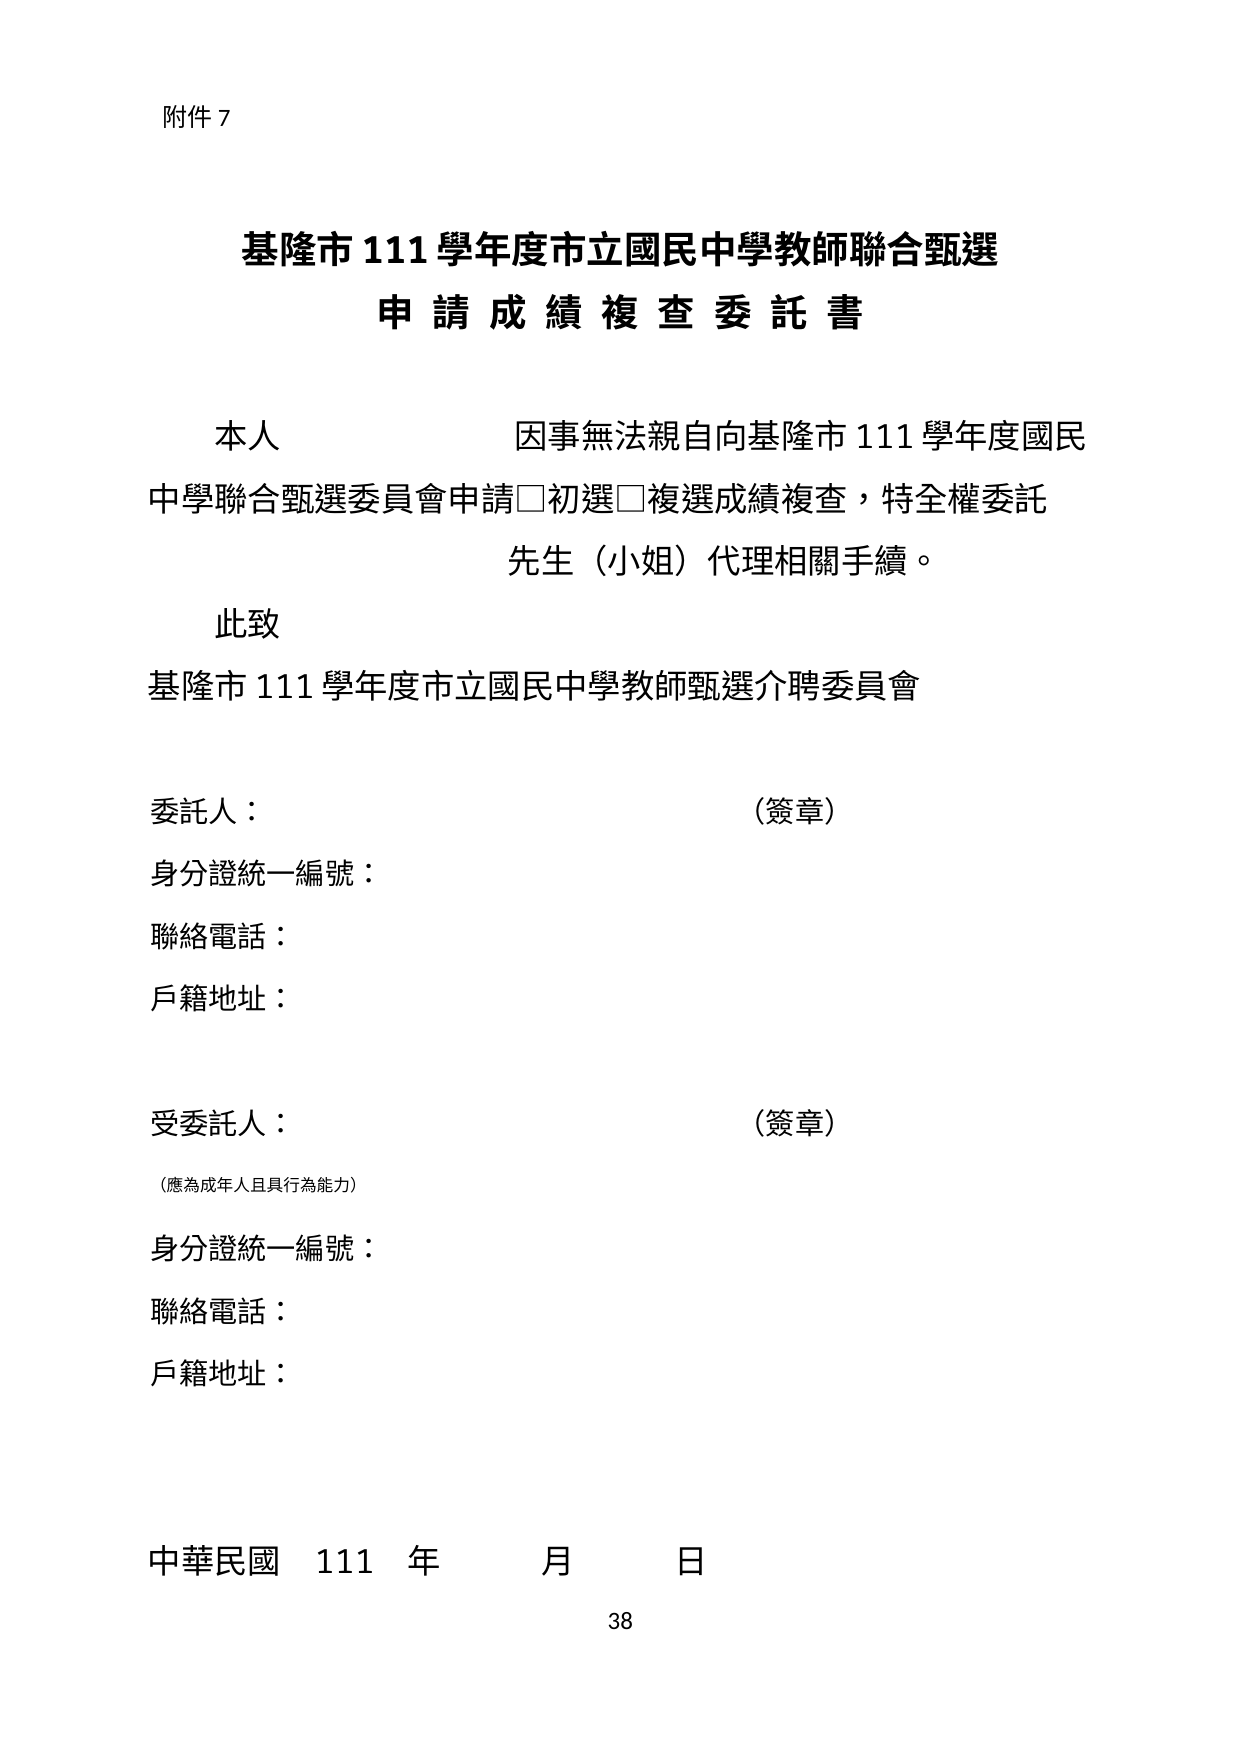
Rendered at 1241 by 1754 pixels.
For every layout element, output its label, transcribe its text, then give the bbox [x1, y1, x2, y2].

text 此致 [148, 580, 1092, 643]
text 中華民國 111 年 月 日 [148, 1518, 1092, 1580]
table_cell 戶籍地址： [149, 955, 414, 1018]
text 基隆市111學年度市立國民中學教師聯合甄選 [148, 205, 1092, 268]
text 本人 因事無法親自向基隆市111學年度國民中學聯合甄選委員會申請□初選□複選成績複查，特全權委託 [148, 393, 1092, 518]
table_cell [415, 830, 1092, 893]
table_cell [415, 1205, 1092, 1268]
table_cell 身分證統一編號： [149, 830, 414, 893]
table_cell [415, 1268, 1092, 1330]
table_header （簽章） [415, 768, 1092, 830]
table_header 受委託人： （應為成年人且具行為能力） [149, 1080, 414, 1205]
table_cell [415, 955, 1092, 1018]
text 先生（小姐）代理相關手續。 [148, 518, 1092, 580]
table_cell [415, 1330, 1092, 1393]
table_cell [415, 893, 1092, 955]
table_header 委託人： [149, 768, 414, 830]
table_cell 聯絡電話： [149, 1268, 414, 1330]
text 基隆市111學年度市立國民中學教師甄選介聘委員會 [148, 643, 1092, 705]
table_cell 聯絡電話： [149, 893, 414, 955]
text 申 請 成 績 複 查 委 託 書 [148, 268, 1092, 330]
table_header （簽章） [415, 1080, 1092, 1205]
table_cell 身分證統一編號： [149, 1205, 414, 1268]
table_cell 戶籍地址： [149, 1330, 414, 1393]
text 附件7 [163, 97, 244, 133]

==

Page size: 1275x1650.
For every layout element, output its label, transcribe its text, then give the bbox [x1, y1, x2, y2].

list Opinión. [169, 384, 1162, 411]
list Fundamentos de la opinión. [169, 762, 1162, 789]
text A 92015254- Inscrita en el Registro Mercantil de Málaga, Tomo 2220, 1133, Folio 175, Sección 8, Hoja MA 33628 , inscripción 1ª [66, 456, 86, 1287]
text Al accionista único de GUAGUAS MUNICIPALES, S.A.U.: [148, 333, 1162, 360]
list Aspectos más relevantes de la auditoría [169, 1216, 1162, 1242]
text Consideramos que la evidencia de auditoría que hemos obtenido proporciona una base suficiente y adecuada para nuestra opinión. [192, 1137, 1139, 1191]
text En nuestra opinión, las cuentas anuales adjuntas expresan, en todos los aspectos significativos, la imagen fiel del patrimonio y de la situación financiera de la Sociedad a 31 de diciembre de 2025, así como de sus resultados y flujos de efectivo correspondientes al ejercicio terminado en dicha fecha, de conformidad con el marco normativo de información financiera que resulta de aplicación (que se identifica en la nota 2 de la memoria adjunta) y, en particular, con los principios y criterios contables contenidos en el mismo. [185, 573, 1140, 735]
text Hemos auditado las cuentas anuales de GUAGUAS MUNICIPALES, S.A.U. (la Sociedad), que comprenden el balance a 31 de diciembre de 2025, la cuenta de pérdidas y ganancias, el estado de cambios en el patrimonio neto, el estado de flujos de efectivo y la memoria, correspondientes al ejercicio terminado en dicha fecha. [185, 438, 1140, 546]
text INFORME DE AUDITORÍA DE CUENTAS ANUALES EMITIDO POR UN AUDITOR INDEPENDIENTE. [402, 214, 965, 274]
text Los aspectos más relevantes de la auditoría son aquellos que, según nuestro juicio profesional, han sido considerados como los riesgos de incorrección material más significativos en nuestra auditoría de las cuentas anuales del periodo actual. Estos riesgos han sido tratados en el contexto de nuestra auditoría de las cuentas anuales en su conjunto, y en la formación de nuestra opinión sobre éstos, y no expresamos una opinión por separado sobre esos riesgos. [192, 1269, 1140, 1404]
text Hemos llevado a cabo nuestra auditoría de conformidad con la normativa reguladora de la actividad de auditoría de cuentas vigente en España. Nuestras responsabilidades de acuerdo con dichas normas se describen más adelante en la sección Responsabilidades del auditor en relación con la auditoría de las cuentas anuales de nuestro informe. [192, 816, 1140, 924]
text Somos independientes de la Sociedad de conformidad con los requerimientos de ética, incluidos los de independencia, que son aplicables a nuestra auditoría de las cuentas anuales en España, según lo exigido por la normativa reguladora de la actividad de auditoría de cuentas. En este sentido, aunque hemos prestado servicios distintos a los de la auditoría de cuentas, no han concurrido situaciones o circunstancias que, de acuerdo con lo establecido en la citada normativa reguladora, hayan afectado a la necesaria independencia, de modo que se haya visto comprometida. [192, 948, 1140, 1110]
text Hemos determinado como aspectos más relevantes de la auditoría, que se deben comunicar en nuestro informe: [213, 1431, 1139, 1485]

* * *

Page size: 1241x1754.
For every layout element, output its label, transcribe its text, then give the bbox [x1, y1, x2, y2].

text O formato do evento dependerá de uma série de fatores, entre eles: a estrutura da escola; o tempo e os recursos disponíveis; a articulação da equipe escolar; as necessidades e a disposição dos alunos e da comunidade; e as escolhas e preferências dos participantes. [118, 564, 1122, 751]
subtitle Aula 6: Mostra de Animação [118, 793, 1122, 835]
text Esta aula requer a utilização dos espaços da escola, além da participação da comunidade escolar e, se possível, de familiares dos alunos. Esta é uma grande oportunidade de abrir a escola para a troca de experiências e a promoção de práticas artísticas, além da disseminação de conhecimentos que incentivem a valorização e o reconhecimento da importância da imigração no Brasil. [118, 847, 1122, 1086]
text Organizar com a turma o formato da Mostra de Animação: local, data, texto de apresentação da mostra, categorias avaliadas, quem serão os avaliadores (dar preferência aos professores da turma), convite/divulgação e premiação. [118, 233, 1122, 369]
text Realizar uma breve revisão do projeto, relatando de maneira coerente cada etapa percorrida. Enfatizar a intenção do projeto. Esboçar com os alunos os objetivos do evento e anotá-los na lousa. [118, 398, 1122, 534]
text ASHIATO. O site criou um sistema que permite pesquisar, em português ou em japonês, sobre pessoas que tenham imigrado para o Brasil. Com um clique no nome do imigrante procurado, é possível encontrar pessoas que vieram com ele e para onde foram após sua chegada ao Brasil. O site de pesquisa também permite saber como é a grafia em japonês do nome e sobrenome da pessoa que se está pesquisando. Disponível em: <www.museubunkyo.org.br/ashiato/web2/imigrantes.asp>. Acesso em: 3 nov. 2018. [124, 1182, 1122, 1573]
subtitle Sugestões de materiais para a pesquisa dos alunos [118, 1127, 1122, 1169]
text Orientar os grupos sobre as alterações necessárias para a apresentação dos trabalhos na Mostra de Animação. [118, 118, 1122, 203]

### Stated problem
Copy the lines from the one containing "list Opinión. [169, 384, 1162, 411]" to the one containing "text Consideramos que", reproducing each line as it appears in the items.

### Output below
list Opinión. [169, 384, 1162, 411]
list Fundamentos de la opinión. [169, 762, 1162, 789]
text A 92015254- Inscrita en el Registro Mercantil de Málaga, Tomo 2220, 1133, Folio 175, Sección 8, Hoja MA 33628 , inscripción 1ª [66, 456, 86, 1287]
text Al accionista único de GUAGUAS MUNICIPALES, S.A.U.: [148, 333, 1162, 360]
list Aspectos más relevantes de la auditoría [169, 1216, 1162, 1242]
text Consideramos que la evidencia de auditoría que hemos obtenido proporciona una base suficiente y adecuada para nuestra opinión. [192, 1137, 1139, 1191]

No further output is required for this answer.